I am ready to start my next project using pre-finished maple ply wood. I don't know what the pre finish medium is. Does anyone know what it is and will it take a water based primer and finish coat?


----------



## rhett (May 11, 2008)

I know that the Columbia purebond is an aluminum oxide based conversion varnish. Finish compatibility is a mute point since the finish is so hard. I have successfully applied Sherwin Williams waterbased kemaqua lacquer primer and color overtop with no issues. You must make sure to sand the finish enough to give the surface a nice tooth though.


----------



## Sawkerf (Dec 31, 2009)

I doubt if I would spend the extra money for prefinished ply if I were painting it. Sanding, priming, and painting unfinished ply eliminates the sanding needed to get the paint to stick, so why bother? - lol


----------



## DLCW (Feb 18, 2011)

Dido on Sawkerf's response. I would not spend the extra money on the PF ply. I would get a good quality birch or maple ply and perform the finishing operations you want. I think you will be much happier with the results.

I use PF American maple ply on all my cabinets boxes as the plywood itself is excellent quality and the finish is really durable. On end cabinets, the panel that is exposed is the same material as the faceframe (oak ply for oak faceframes, cherry for cherry, etc.) I prefinish these (color and conversion varnish) end panels after the CNC cuts them out then assemble them just like they were one of the PF maple ply parts.

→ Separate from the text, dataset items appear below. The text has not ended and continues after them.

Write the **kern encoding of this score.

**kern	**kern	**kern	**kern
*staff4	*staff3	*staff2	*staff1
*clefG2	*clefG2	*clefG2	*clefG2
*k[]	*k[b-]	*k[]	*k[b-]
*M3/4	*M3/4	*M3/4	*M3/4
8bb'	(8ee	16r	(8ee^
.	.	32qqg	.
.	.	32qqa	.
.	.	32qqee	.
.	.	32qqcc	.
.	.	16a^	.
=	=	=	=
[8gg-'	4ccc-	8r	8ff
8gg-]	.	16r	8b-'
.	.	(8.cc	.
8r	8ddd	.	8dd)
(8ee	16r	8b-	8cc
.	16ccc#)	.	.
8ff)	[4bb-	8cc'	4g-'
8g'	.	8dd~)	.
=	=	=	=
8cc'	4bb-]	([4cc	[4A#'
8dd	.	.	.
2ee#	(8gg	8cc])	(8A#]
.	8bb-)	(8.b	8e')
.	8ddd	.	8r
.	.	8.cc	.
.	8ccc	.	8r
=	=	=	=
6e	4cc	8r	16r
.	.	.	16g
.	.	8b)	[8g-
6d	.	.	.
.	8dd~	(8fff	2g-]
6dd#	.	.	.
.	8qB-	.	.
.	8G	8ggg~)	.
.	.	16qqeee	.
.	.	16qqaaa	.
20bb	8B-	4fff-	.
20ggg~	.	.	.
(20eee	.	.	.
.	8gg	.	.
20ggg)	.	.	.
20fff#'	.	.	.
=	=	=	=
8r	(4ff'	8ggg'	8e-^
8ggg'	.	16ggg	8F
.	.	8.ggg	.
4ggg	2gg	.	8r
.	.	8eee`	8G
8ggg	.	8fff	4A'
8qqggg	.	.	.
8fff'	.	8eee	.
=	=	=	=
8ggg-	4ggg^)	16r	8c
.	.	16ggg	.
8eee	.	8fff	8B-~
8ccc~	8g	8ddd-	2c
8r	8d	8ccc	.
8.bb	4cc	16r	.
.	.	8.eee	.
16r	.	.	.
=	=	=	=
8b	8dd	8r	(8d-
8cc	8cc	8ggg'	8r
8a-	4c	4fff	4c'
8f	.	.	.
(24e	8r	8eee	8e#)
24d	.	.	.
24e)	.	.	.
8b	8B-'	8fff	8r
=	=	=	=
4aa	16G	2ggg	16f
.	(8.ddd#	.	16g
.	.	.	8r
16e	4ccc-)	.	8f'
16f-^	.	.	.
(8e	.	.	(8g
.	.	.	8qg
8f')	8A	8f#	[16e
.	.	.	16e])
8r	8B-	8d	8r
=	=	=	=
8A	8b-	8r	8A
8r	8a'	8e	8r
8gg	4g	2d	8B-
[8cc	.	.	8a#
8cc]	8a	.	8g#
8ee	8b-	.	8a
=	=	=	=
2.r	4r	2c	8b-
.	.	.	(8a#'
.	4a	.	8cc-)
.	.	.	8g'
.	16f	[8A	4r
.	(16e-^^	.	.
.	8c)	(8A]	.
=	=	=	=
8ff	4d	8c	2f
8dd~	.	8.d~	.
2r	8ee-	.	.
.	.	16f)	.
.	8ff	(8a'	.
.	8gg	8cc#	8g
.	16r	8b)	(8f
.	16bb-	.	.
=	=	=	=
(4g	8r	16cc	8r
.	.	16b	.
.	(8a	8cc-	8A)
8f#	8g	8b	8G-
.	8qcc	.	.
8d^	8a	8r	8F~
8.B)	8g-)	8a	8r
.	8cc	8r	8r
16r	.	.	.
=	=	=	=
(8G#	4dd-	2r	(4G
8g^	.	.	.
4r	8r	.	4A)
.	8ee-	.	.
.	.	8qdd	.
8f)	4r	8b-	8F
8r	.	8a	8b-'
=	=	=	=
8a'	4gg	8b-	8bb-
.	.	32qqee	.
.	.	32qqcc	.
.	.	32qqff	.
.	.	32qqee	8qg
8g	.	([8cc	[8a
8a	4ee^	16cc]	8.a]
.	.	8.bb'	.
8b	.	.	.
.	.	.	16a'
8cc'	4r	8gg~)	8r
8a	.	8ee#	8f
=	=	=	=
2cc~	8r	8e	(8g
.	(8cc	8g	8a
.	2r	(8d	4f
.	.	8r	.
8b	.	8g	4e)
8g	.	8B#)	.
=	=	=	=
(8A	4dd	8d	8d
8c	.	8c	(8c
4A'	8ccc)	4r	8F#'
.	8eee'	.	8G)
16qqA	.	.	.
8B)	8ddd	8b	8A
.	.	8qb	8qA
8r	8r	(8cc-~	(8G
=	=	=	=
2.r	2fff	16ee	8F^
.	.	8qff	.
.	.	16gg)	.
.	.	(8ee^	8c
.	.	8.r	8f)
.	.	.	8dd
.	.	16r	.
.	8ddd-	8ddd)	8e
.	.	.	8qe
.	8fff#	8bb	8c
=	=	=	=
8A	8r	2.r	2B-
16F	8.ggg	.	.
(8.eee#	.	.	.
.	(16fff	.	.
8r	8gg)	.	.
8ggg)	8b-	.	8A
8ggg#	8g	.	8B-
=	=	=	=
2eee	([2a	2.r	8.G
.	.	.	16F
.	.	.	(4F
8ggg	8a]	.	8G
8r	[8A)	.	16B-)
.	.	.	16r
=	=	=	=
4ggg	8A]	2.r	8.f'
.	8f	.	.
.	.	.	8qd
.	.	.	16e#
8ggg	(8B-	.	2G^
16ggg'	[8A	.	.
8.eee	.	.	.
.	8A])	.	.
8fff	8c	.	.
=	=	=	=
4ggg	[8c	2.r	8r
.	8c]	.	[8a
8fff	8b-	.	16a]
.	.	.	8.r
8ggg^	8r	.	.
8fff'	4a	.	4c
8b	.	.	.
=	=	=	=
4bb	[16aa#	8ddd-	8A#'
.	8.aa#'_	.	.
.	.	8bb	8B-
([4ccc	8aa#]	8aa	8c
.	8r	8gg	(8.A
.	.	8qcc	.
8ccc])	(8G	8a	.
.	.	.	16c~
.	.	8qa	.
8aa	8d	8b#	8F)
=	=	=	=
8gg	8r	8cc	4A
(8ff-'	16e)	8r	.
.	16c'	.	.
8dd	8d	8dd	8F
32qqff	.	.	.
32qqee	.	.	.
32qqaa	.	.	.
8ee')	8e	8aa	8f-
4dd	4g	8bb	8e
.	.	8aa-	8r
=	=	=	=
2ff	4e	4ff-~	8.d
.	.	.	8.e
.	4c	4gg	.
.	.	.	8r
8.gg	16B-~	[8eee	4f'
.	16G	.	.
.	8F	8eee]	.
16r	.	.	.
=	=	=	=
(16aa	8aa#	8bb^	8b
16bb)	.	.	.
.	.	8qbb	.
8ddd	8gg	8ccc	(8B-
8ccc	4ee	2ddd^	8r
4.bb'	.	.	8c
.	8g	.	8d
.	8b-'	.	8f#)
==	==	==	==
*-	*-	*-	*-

To find out what the finish is, you will need to contact the manufacturer or the lumber yard where you got the PF ply from. They should be able to find out for you.


----------



## rhett (May 11, 2008)

When buying PF ply I pay the extra $5 a sheet for the 2S ply. On a paint grade cabinets the 2S ply keeps me from having to finish the inside and the painted surface is as smooth as glass. The time taken to stop and finish one side of a sheet is less than the cost to just buy a finished sheet, plus the painted finish is smoother than spray over raw wood. On clear coats I follow Don's method.


----------



## John1 (Aug 3, 2008)

As others have said, sand the prefinished surface well before priming. I use Zinzer BIN. You can also get prefinished one side and then you don't have any worries about going over the prefinished surface with paint, although I have done that many times with very good success.


----------



## themitrejoint (Mar 9, 2011)

First - thanks for the responses. I did some experimenting. As rhett and John suggested, I sanded the surface with 120 and got a good "tooth". I applied the finish coat without priming. Got the best result of 3 different processes, 1. primer w/ shellac, 2. primer w/o shellac, 3. finish coat, no primer.

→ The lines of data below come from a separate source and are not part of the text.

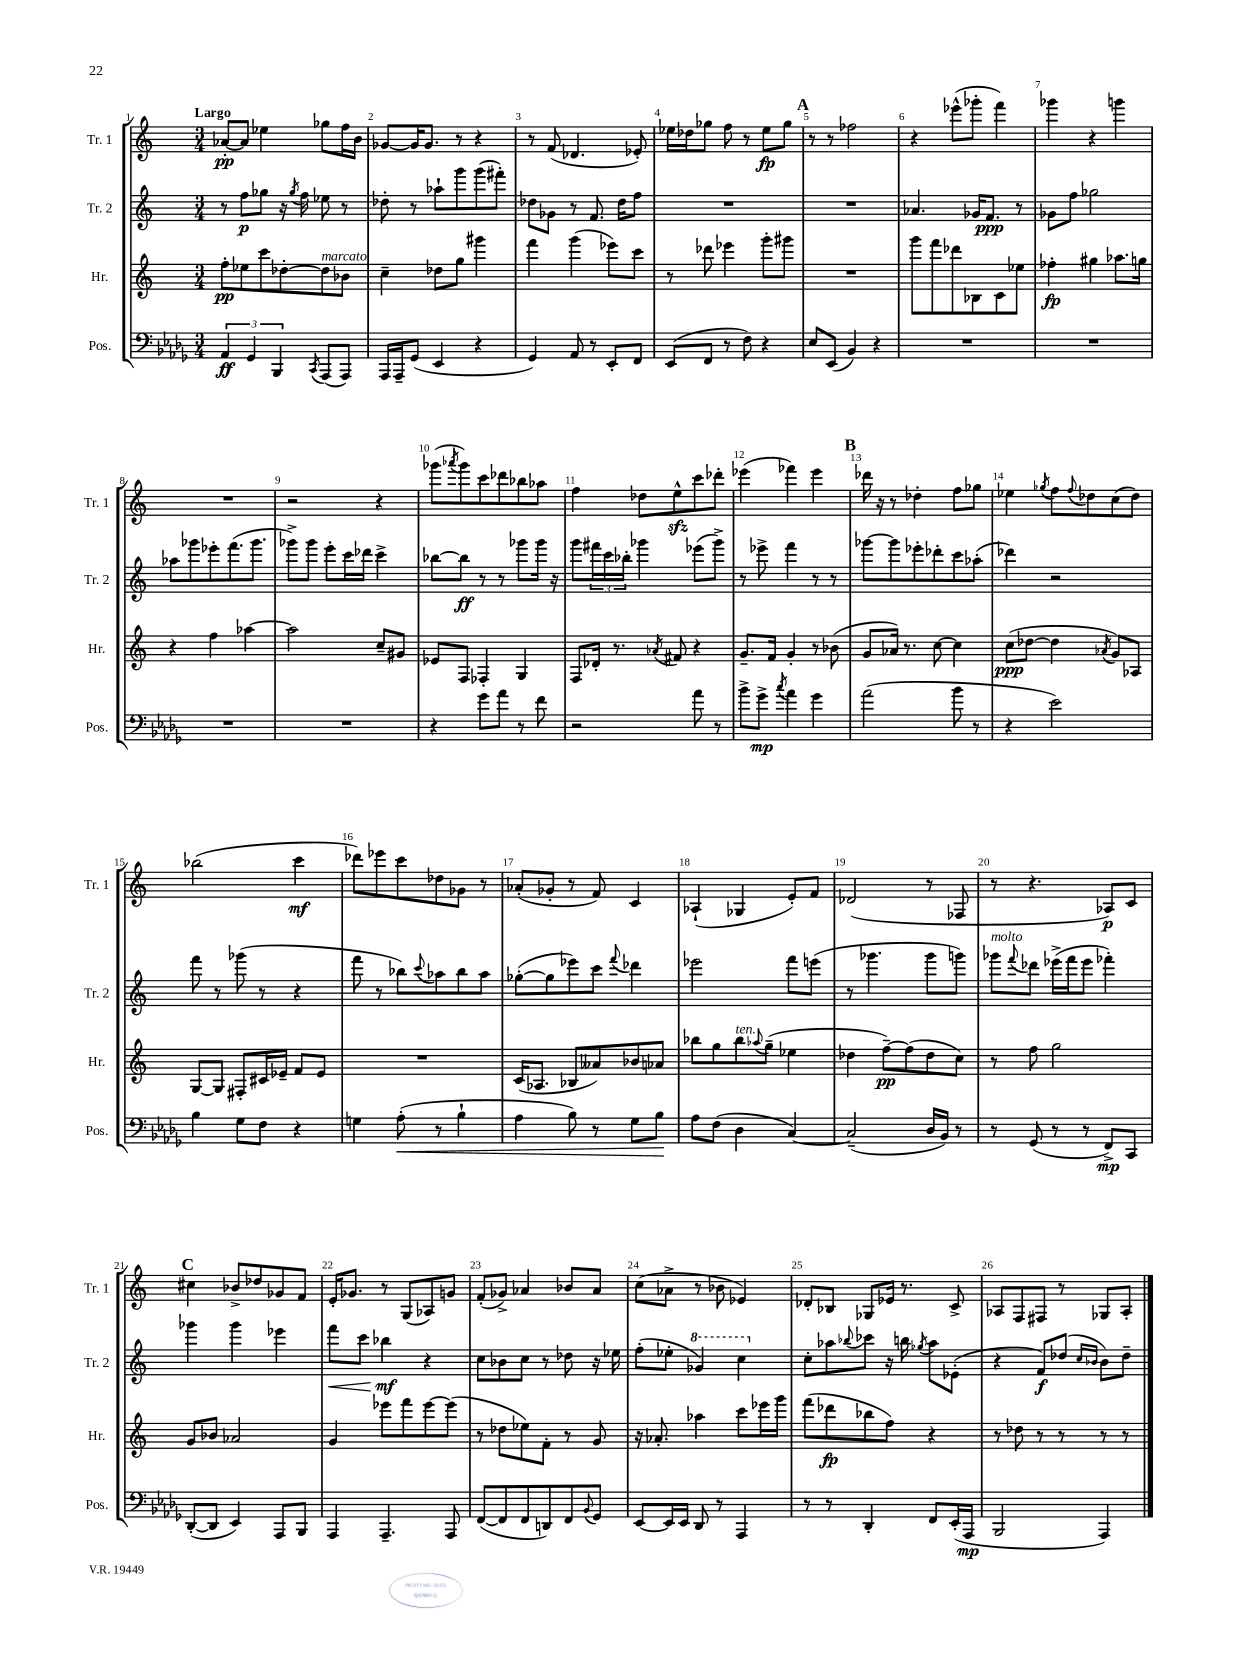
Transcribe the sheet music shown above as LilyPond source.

<<
\new StaffGroup <<
\new Staff = "s0" \with { instrumentName = "Tr. 1" shortInstrumentName = "Tr. 1" } {
    \clef treble \key c \major \numericTimeSignature \time 3/4 \tempo "Largo"
    aes'8~-.\pp aes'8 ees''4 ges''8 f''16 b'16 |
    ges'8~ ges'16 ges'8. r8 r4 |
    r8 f'8( des'4. ees'8-.) |
    ees''16 des''16 ges''8 f''8 r8 ees''8\fp ges''8 |
    \mark \markup { \bold "A" } r8 r8 fes''2 |
    r4 ees'''8-^( ges'''8-. f'''4) |
    ges'''4 r4 g'''4 |
    R2. |
    r2 r4 |
    ges'''8( \acciaccatura { aes'''8 } ges'''8) c'''8 des'''8 bes''8 aes''8 |
    f''4 des''8 e''8-^\sfz c'''8 des'''8-. |
    ees'''4( fes'''4) ees'''4 |
    \mark \markup { \bold "B" } des'''16 r16 r8 des''4-. f''8 ges''8 |
    ees''4 \acciaccatura { ges''8 } f''8 \appoggiatura { f''8 } des''8 c''8( des''8) |
    bes''2( c'''4\mf |
    des'''8) ees'''8 c'''8 des''8 ges'8 r8 |
    aes'8-.( ges'8-. r8 f'8) c'4 |
    aes4-!( ges4 e'8-.) f'8 |
    des'2( r8 fes8 |
    r8 r4. aes8\p) c'8 |
    \mark \markup { \bold "C" } cis''4 bes'8-> des''8 ges'8 f'8 |
    e'16-. ges'8. r8 g8( aes8) g'8 |
    f'8-.( ges'8->) aes'4 bes'8 aes'8 |
    c''8( aes'8-> r8 bes'8 ees'4) |
    des'8-. bes8 ges8 ees'16 r8. c'8-> |
    aes8 f8 fis8 r8 ges8 aes8-. \bar "|." |
}
\new Staff = "s1" \with { instrumentName = "Tr. 2" shortInstrumentName = "Tr. 2" } {
    \clef treble \key c \major \numericTimeSignature \time 3/4
    r8 f''8\p ges''8 r16 \acciaccatura { ges''8 } f''16 ees''8 r8 |
    des''8-. r8 aes''8-! g'''8 g'''8( fis'''8-.) |
    des''8 ges'8 r8 f'8. des''16 f''8 |
    R2. |
    \mark \markup { \bold "A" } R2. |
    aes'4. ges'16 f'8.\ppp r8 |
    ges'8 f''8 ges''2 |
    aes''8 ges'''8 ees'''8-. f'''8.( ges'''8. |
    ges'''8->) ges'''8 e'''8-. c'''16 des'''16 c'''4-> |
    bes''8~ bes''8\ff r8 r8 ges'''8 ges'''16 r16 |
    g'''8 \tuplet 3/2 { fis'''16 c'''16 bes''16-. } ges'''4 ees'''8( ges'''8->) |
    r8 ees'''8-> f'''4 r8 r8 |
    \mark \markup { \bold "B" } ges'''8~ ges'''8 ees'''8-. des'''8-. c'''8 aes''8-.( |
    des'''4) r2 |
    f'''8 r8 ges'''8( r8 r4 |
    f'''8 r8 bes''8) \appoggiatura { c'''8 } aes''8 bes''8 aes''8 |
    ges''8~-.( ges''8 ees'''8) c'''8 \appoggiatura { f'''8 } des'''4 |
    ees'''2 f'''8 e'''8( |
    r8 ges'''4. ges'''8 g'''8) |
    ges'''8^\markup { \italic "molto" } \appoggiatura { f'''8 } des'''8 ees'''16->( f'''16 ees'''8 fes'''4-.) |
    \mark \markup { \bold "C" } ges'''4 ges'''4 ees'''4 |
    f'''8\< c'''8 bes''4\mf\! r4 |
    c''8 bes'8 c''8 r8 des''8 r16 ees''16 |
    f''8-.( ees''8-. \ottava #1 ges''4) c'''4 \ottava #0 |
    c''8-. aes''8 \appoggiatura { bes''8 } ces'''8 r16 b''16 \acciaccatura { ges''8 } aes''8 ees'8-.( |
    r4 f'8\f) des''8( \grace { c''16 bes'16 } bes'8) des''8-- \bar "|." |
}
\new Staff = "s2" \with { instrumentName = "Hr." shortInstrumentName = "Hr." } {
    \clef treble \key c \major \numericTimeSignature \time 3/4
    f''8-.\pp ees''8 c'''8 des''8~-. des''8^\markup { \italic "marcato" } bes'8 |
    c''4-- des''8 g''8 gis'''4 |
    f'''4 g'''4( ees'''8) c'''8 |
    r8 des'''8 ees'''4 g'''8-. gis'''8 |
    \mark \markup { \bold "A" } R2. |
    g'''8 f'''8 des'''8 bes8 c'8 ees''8 |
    fes''4-.\fp gis''4 aes''8. g''16 |
    r4 f''4 aes''4~ |
    aes''2 c''8-- gis'8 |
    ees'8 f8 fes4-. g4 |
    f8 des'16-. r8. \acciaccatura { aes'8 } fis'8 r4 |
    g'8.-- f'16 g'4-. r8 bes'8( |
    \mark \markup { \bold "B" } g'8 aes'16) r8. c''8~ c''4 |
    c''8\ppp( des''8~ des''4 \acciaccatura { aes'8 } g'8) aes8 |
    g8~ g8 fis8-. cis'16 ees'16-- f'8 ees'8 |
    R2. |
    c'16( aes8. bes8 aeses'8) bes'8 aes'8 |
    bes''8 g''8 bes''8^\markup { \italic "ten." } \appoggiatura { aes''8 } g''8--( ees''4 |
    des''4 f''8~--\pp) f''8( des''8 c''8) |
    r8 f''8 g''2 |
    \mark \markup { \bold "C" } g'8 bes'8 aes'2 |
    g'4 ees'''8 f'''8 ees'''8~ ees'''8( |
    r8 des''8 ees''8) f'8-. r8 g'8 |
    r16 aes'8.-. aes''4 c'''8 ees'''16 g'''16 |
    f'''8( des'''8\fp bes''8 f''8) r4 |
    r8 des''8 r8 r8 r8 r8 \bar "|." |
}
\new Staff = "s3" \with { instrumentName = "Pos." shortInstrumentName = "Pos." } {
    \clef bass \key des \major \numericTimeSignature \time 3/4
    \tuplet 3/2 { aes,4\ff ges,4 bes,,4 } \acciaccatura { c,8 } aes,,8( aes,,8) |
    aes,,16 aes,,16-- ges,8( ees,4 r4 |
    ges,4) aes,8 r8 ees,8-. f,8 |
    ees,8( f,8 r8 f8) r4 |
    \mark \markup { \bold "A" } ees8 ees,8( bes,4) r4 |
    R2. |
    R2. |
    R2. |
    R2. |
    r4 ges'8 aes'8 r8 f'8 |
    r2 aes'8 r8 |
    bes'8-> ges'8->\mp \acciaccatura { c''8 } aes'4 ges'4 |
    \mark \markup { \bold "B" } aes'2( bes'8 r8 |
    r4 ees'2) |
    bes4 ges8 f8 r4 |
    g4 aes8-.\<( r8 bes4-! |
    aes4 bes8) r8 ges8 bes8\! |
    aes8 f8( des4 c4~) |
    c2--( des16 bes,16) r8 |
    r8 ges,8( r8 r8 f,8->\mp) c,8 |
    \mark \markup { \bold "C" } des,8~-.( des,8 ees,4) aes,,8 bes,,8 |
    aes,,4 aes,,4.-- aes,,8 |
    f,8~( f,8 f,8 d,8) f,8 \appoggiatura { bes,8 } ges,8 |
    ees,8~ ees,16 ees,16 des,8 r8 aes,,4 |
    r8 r8 des,4-. f,8 ees,16-.( aes,,16\mp |
    bes,,2 aes,,4) \bar "|." |
}
>>
>>
\layout { \context { \Score \override BarNumber.break-visibility = ##(#f #t #t) barNumberVisibility = #all-bar-numbers-visible } }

I always apply two finish coats with light sanding between so I am saving the priming step and I don't have to finish the interior. Also, as rhett said the finish comes out glass smooth with no grain show. The quality of the finish is well worth the extra few bucks for the pre finished.

Have to agree with DLCW, the ply itself is excellent quality with a supper durable finish.

The only downside I have come across is that glue doesn't bond to the finish.


----------